Sarah is one of us, and what happened to her is happening to thousands of West Virginians today. Opioid misuse has grown into a national crisis, as evidenced by President Obama’s emotional visit to West Virginia last year. West Virginians have been more devastated by opioid misuse than not only any other state in America but more than any place on the planet.
Over 600 opiate-related deaths occurred in West Virginia last year alone. Unintentional overdose deaths from prescription pain relievers have more than quadrupled here since 1999, and heroin-related deaths are nearly 30 times higher than they were just a decade ago.
According to the CDC, West Virginia ranks first in rates of neonatal abstinence syndrome (babies born drug dependent) at 33.4 per 1,000 births, over five times the national average. These are shocking facts, but they are not just numbers. These are the lives of West Virginians like Sarah — our friends, family members, co-workers, neighbors, sons and daughters.

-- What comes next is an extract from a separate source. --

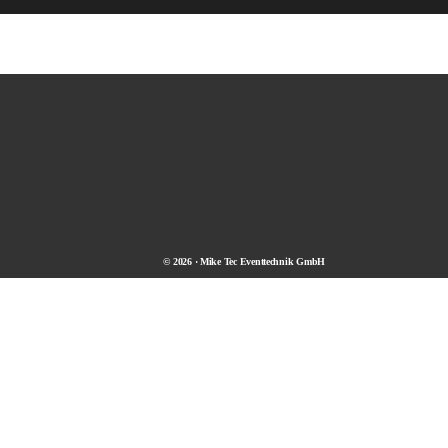
© 2026 · Mike Tec Eventtechnik GmbH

As bleak as the West Virginia opioid misuse picture is, solutions exist and are within reach. Focus should be on prevention, early intervention, evidence-based treatment, access to quality care and support during recovery. Education of health care professionals, government officials and the general public is critical to curb the abuse and misuse of opioids.

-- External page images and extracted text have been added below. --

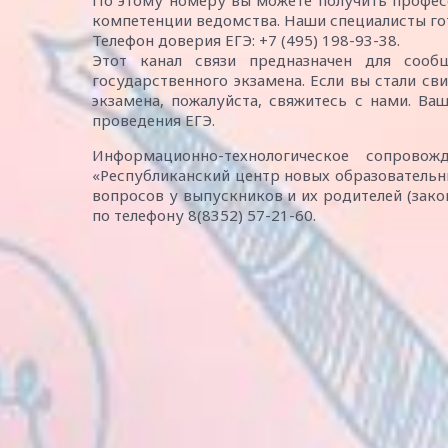
По этому номеру вы можете получить профес
компетенции ведомства. Наши специалисты г
Телефон доверия ЕГЭ: +7 (495) 198-93-38.
Этот канал связи предназначен для соо
государственного экзамена. Если вы стали с
экзамена, пожалуйста, свяжитесь с нами. Ва
проведения ЕГЭ.
Информационно-технологическое сопров
«Республиканский центр новых образовательн
вопросов у выпускников и их родителей (зак
по телефону 8(8352) 57-21-60.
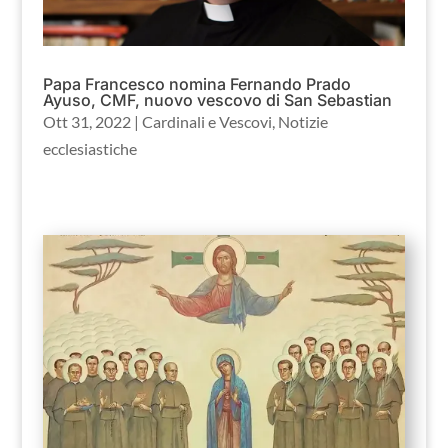
Papa Francesco nomina Fernando Prado
Ayuso, CMF, nuovo vescovo di San Sebastian
Ott 31, 2022
|
Cardinali e Vescovi
,
Notizie
ecclesiastiche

The recent Appalachian Addiction & Prescription Drug Abuse Conference began educating and promoting the CDC-recommended guidelines to treat chronic pain more appropriately. Marshall University has recently announced the creation of a faculty position to treat dependency, and they have combined with the WVU School of Medicine to offer educational opportunities to students aimed at improving clinical practice for chronic pain and opiate withdrawal treatments.
As Medical Director for Highmark Blue Cross Blue Shield West Virginia, I’ve partnered with axial Healthcare, an innovative pain medication and pain care solutions company, to bring an evidence-based quality improvement program to Highmark health care providers in West Virginia. The program educates and supports providers on safe practices, provides feedback around their current opioid prescribing and delivers alerts when there’s an instance of intensifying patient risk.
Highmark West Virginia is reducing opioid misuse and treating dependency by starting with step one — education and support. Giving health care providers much-needed knowledge and resources will lead to safer and more effective pain treatment for patients like Sarah in the future.
On November 9 in Charleston, the Highmark Foundation and axial Healthcare are hosting an opioid solutions forum titled, “Altering the Course: Solutions for the West Virginia Opioid Misuse Crisis.” The Forum will convene national and community leaders for a fact-based, problem-solving discussion around encouraging appropriate pain treatment, reducing opioid addiction, and improving access to addiction treatment and recovery for West Virginians.
During the flood in June of this year, I was deeply moved by the many ways West Virginians helped and supported each other. We must face this crisis in the same way: united together. Encouraging those misusing or dependent on opioids to seek help is a good place to start. West Virginia has a strong culture of loyalty and community. The way we go about resolving the opioid misuse crisis should reflect that spirit.
Norman Montalto, D.O., is the medical director for Highmark Blue Cross Blue Shield West Virginia and practicing physician at Family Care in Charleston.